Ultimement, une fois le texte législatif adopté par la Chambre des représentants, « Aucun camp n’a obtenu tout ce qu’il voulait », a déclaré Joe Biden. Pour plusieurs, cela est synonyme d’un compromis budgétaire réussi. Asssociated Press rapporte que McCarthy s’est réjoui d’avoir défendu la revendication principale de son parti, soit de prôner des « réductions historiques de la dépense publique ». Si Biden a longtemps refusé de s’asseoir à la table des négociations avec l’élu républicain, il a pour sa part obtenu une suspension du plafond de la dette jusqu’en 2025.

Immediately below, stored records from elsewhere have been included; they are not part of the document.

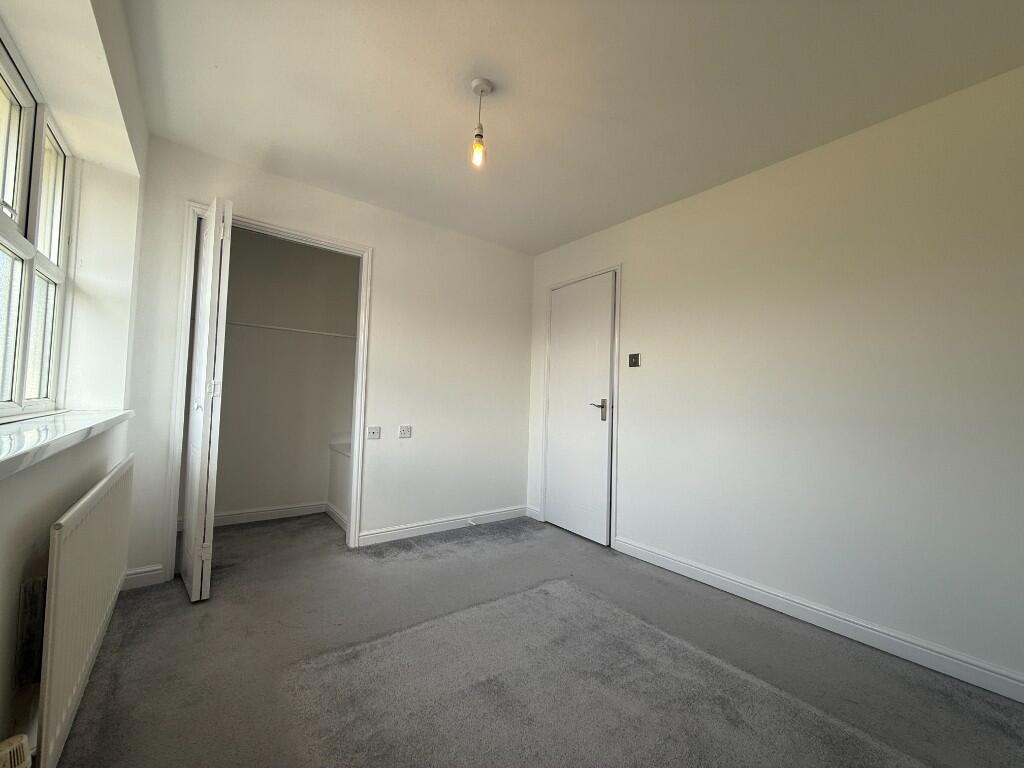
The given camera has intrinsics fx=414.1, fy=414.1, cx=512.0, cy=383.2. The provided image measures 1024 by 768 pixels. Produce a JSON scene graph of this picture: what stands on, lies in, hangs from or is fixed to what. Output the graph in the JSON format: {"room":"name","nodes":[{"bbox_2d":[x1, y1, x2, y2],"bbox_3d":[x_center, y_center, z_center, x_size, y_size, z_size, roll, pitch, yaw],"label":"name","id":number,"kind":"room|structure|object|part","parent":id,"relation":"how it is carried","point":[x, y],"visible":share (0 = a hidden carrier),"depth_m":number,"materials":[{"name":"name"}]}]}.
{"room":"bedroom","nodes":[
{"label":"bedroom","id":0,"kind":"room"},
{"bbox_2d":[0,0,147,765],"bbox_3d":[-1.125,-0.175,0.747,0.301,2.454,4.106,4,-3,-37],"label":"left wall","id":1,"kind":"structure","parent":0,"point":[62,498],"depth_m":1.58,"materials":[{"name":"white paint"}]},
{"bbox_2d":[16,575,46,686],"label":"air vent","id":2,"kind":"object","parent":1,"relation":"attached to","point":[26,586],"visible":0.69,"depth_m":1.10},
{"bbox_2d":[0,31,74,416],"bbox_3d":[-1.503,-0.486,1.107,0.096,1.207,1.835,4,-3,-37],"label":"window","id":3,"kind":"structure","parent":1,"relation":"in","point":[18,93],"depth_m":1.53,"materials":[{"name":"white plastic"}]},
{"bbox_2d":[0,408,132,479],"bbox_3d":[-1.451,0.151,1.195,0.274,0.048,1.877,4,-3,-37],"label":"window sill","id":4,"kind":"structure","parent":1,"relation":"attached to","point":[11,439],"depth_m":1.18,"materials":[{"name":"white stone"}]},
{"bbox_2d":[34,453,133,767],"bbox_3d":[-1.483,0.697,1.431,0.074,0.685,1.201,4,-3,-37],"label":"radiator","id":5,"kind":"object","parent":1,"relation":"attached to","point":[98,493],"visible":0.97,"depth_m":1.17,"materials":[{"name":"white metal"}]},
{"bbox_2d":[214,227,358,522],"bbox_3d":[-1.785,-0.086,3.234,1.763,2.414,0.943,4,-3,-37],"label":"closet wall","id":6,"kind":"structure","parent":0,"point":[230,405],"depth_m":3.56,"materials":[{"name":"paint"}]},
{"bbox_2d":[217,501,346,530],"bbox_3d":[-2.016,1.081,3.376,1.487,0.092,0.179,4,-3,-37],"label":"closet baseboard","id":7,"kind":"structure","parent":6,"relation":"attached to","point":[253,519],"depth_m":3.45,"materials":[{"name":"white paint"}]},
{"bbox_2d":[226,320,356,339],"bbox_3d":[-1.860,-0.449,3.432,1.540,0.035,0.066,4,-3,-37],"label":"closet rod","id":8,"kind":"object","parent":6,"relation":"attached to","point":[333,334],"visible":0.72,"depth_m":3.41,"materials":[{"name":"white"}]},
{"bbox_2d":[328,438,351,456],"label":"ledge","id":9,"kind":"object","parent":6,"relation":"attached to","point":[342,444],"visible":0.3,"depth_m":3.58,"materials":[{"name":"white"}]},
{"bbox_2d":[119,136,532,580],"bbox_3d":[-0.963,-0.071,3.107,2.824,2.447,0.122,4,-3,-37],"label":"back wall","id":10,"kind":"structure","parent":0,"point":[384,242],"depth_m":3.10,"materials":[{"name":"white paint"}]},
{"bbox_2d":[122,564,164,589],"bbox_3d":[-1.993,1.038,2.219,0.171,0.098,0.017,4,-3,-37],"label":"baseboard","id":11,"kind":"structure","parent":10,"relation":"attached to","point":[151,573],"depth_m":2.22,"materials":[{"name":"white paint"}]},
{"bbox_2d":[169,200,372,570],"bbox_3d":[-1.496,0.065,2.695,1.062,2.111,0.143,4,-3,-37],"label":"closet door frame","id":12,"kind":"structure","parent":10,"relation":"attached to","point":[304,237],"depth_m":2.62,"materials":[{"name":"white paint"}]},
{"bbox_2d":[179,199,232,602],"bbox_3d":[-1.654,0.072,2.241,0.099,2.040,0.442,4,-3,-37],"label":"bifold door","id":13,"kind":"structure","parent":12,"relation":"attached to","point":[204,323],"depth_m":2.11,"materials":[{"name":"white paint"}]},
{"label":"knob","id":14,"kind":"part","parent":13,"relation":"part of","materials":[{"name":"metal"}]},
{"bbox_2d":[366,426,380,439],"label":"wall socket","id":15,"kind":"object","parent":10,"relation":"attached to","point":[374,433],"visible":0.98,"depth_m":2.98,"materials":[{"name":"white plastic"}]},
{"bbox_2d":[398,425,411,437],"bbox_3d":[-0.807,0.362,3.124,0.101,0.084,0.011,4,-3,-37],"label":"wall socket","id":16,"kind":"object","parent":10,"relation":"attached to","point":[405,431],"visible":0.99,"depth_m":3.12,"materials":[{"name":"white plastic"}]},
{"bbox_2d":[356,506,529,546],"bbox_3d":[-0.477,1.131,3.348,1.511,0.093,0.017,4,-3,-37],"label":"baseboard","id":17,"kind":"structure","parent":10,"relation":"attached to","point":[393,532],"depth_m":3.24,"materials":[{"name":"white paint"}]},
{"bbox_2d":[465,518,477,527],"bbox_3d":[-0.335,1.148,3.398,0.032,0.039,0.097,4,-3,-37],"label":"door stop","id":18,"kind":"object","parent":17,"relation":"attached to","point":[469,521],"visible":0.98,"depth_m":3.40,"materials":[{"name":"white"}]},
{"bbox_2d":[53,512,1023,767],"bbox_3d":[-0.114,1.176,1.743,3.114,0.105,4.924,4,-3,-37],"label":"carpet floor","id":19,"kind":"structure","parent":0,"point":[420,562],"depth_m":1.61,"materials":[{"name":"grey carpet"}]},
{"bbox_2d":[0,733,32,767],"bbox_3d":[-1.143,0.914,0.913,0.096,0.207,0.117,4,-3,-37],"label":"radiator valve","id":20,"kind":"object","parent":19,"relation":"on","point":[11,749],"visible":0.99,"depth_m":0.94,"materials":[{"name":"white plastic"}]},
{"bbox_2d":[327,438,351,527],"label":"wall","id":21,"kind":"object","parent":19,"relation":"on","point":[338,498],"visible":0.3,"depth_m":3.51,"materials":[{"name":"white paint"}]},
{"bbox_2d":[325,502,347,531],"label":"baseboard","id":22,"kind":"structure","parent":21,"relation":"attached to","point":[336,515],"depth_m":3.41,"materials":[{"name":"white paint"}]},
{"bbox_2d":[110,0,1023,254],"bbox_3d":[-0.016,-1.352,1.902,3.046,0.117,4.637,4,-3,-37],"label":"ceiling","id":23,"kind":"structure","parent":0,"point":[554,242],"depth_m":1.81,"materials":[{"name":"white paint"}]},
{"bbox_2d":[469,77,493,167],"bbox_3d":[-0.147,-1.137,1.832,0.096,0.358,0.097,4,-3,-37],"label":"pendant light","id":24,"kind":"object","parent":23,"relation":"hanging from","point":[482,91],"visible":0.99,"depth_m":1.82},
{"bbox_3d":[-0.152,-1.034,1.849,0.055,0.105,0.056,4,-3,-37],"label":"bulb","id":25,"kind":"part","parent":24,"relation":"part of","materials":[{"name":"glass"}]},
{"bbox_2d":[526,63,1023,694],"bbox_3d":[1.366,-0.008,2.457,0.152,2.444,3.939,4,-3,-37],"label":"right wall","id":26,"kind":"structure","parent":0,"point":[637,274],"depth_m":2.00,"materials":[{"name":"white paint"}]},
{"bbox_2d":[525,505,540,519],"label":"baseboard","id":27,"kind":"structure","parent":26,"relation":"attached to","point":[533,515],"depth_m":3.74,"materials":[{"name":"white paint"}]},
{"bbox_2d":[546,271,614,546],"bbox_3d":[0.517,0.185,3.360,0.096,2.042,0.701,4,-3,-37],"label":"door","id":28,"kind":"structure","parent":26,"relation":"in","point":[560,323],"depth_m":3.32,"materials":[{"name":"white paint"}]},
{"bbox_3d":[0.646,0.198,3.124,0.114,0.164,0.152,4,-3,-37],"label":"lever handle","id":29,"kind":"part","parent":28,"relation":"part of","materials":[{"name":"silver metal"}]},
{"bbox_2d":[540,262,620,546],"bbox_3d":[0.602,0.154,3.434,0.143,2.128,0.837,4,-3,-37],"label":"door frame","id":30,"kind":"structure","parent":26,"relation":"attached to","point":[545,364],"depth_m":3.17,"materials":[{"name":"white paint"}]},
{"bbox_2d":[628,353,640,366],"bbox_3d":[0.868,-0.167,2.959,0.018,0.100,0.094,4,-3,-37],"label":"light switch","id":31,"kind":"object","parent":26,"relation":"attached to","point":[634,362],"visible":0.98,"depth_m":2.96,"materials":[{"name":"metal"}]},
{"bbox_2d":[611,536,1023,703],"bbox_3d":[1.598,1.144,1.916,0.016,0.094,2.693,4,-3,-37],"label":"baseboard","id":32,"kind":"structure","parent":26,"relation":"attached to","point":[639,549],"depth_m":1.93,"materials":[{"name":"white paint"}]}
]}

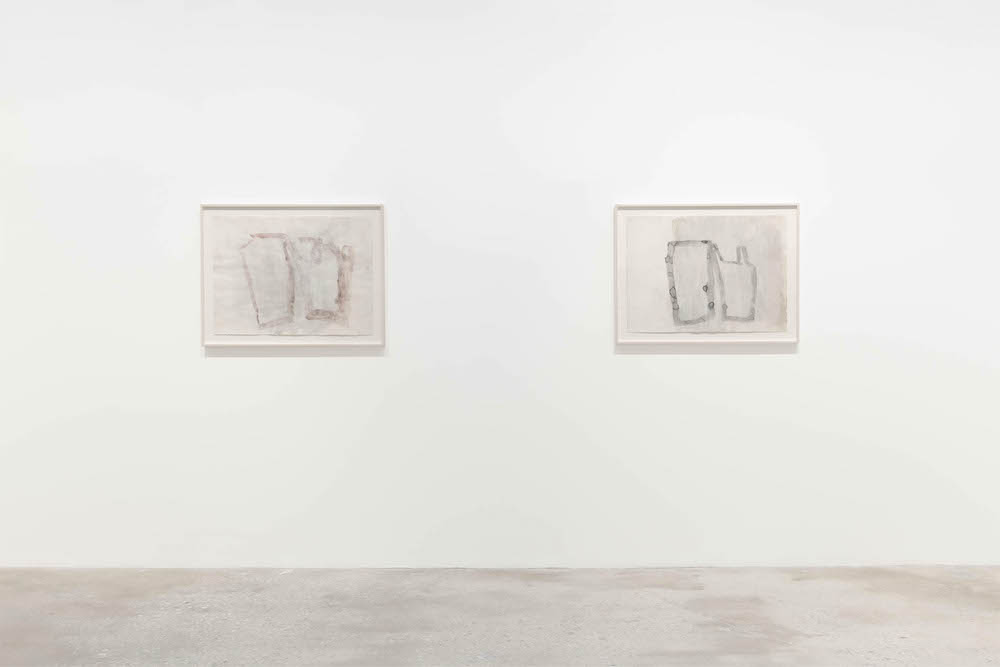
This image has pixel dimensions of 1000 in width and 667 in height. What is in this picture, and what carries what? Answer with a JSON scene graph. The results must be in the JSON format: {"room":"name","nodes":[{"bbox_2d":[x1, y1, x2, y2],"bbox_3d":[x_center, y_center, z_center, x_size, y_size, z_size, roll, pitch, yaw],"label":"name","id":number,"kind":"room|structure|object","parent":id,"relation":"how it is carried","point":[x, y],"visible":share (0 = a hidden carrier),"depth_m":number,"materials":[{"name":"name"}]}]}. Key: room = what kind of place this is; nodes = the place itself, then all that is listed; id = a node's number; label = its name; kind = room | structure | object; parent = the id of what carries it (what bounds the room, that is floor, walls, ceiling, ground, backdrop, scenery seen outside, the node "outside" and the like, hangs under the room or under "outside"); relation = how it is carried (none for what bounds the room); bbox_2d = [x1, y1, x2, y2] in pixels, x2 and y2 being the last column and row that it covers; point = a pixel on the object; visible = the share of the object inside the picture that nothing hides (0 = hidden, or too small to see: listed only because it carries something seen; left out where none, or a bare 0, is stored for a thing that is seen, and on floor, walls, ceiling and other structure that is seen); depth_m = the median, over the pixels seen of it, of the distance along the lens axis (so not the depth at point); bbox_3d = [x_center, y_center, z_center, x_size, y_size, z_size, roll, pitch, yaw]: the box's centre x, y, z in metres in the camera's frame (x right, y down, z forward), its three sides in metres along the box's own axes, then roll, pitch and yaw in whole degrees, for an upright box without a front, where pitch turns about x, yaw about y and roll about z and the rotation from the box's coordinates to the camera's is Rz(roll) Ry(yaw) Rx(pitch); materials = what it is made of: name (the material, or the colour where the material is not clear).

L’accord n’a cependant pas fait l’unanimité auprès des personnes représentantes démocrates et républicaines. Parmi l’aile trumpiste des républicains, Chip Roy s’est insurgé, dénonçant qu’il s’agissait d’un « mauvais accord pour lequel aucun républicain ne devrait voter », rapporte l’Agence France-Presse. Chez les démocrates, Pramila Jayapal et Alexandria Ocasio-Cortez se sont opposées au texte législatif, qu’elles ont perçu comme « imposé par les Républicains ».

Comme le dit le dicton de Bill Watterson, « un bon compromis laisse toujours tout le monde en colère ». Seul le temps révèlera si les deux prochaines années de répit face au plafond de la dette américaine seront un succès ou un échec.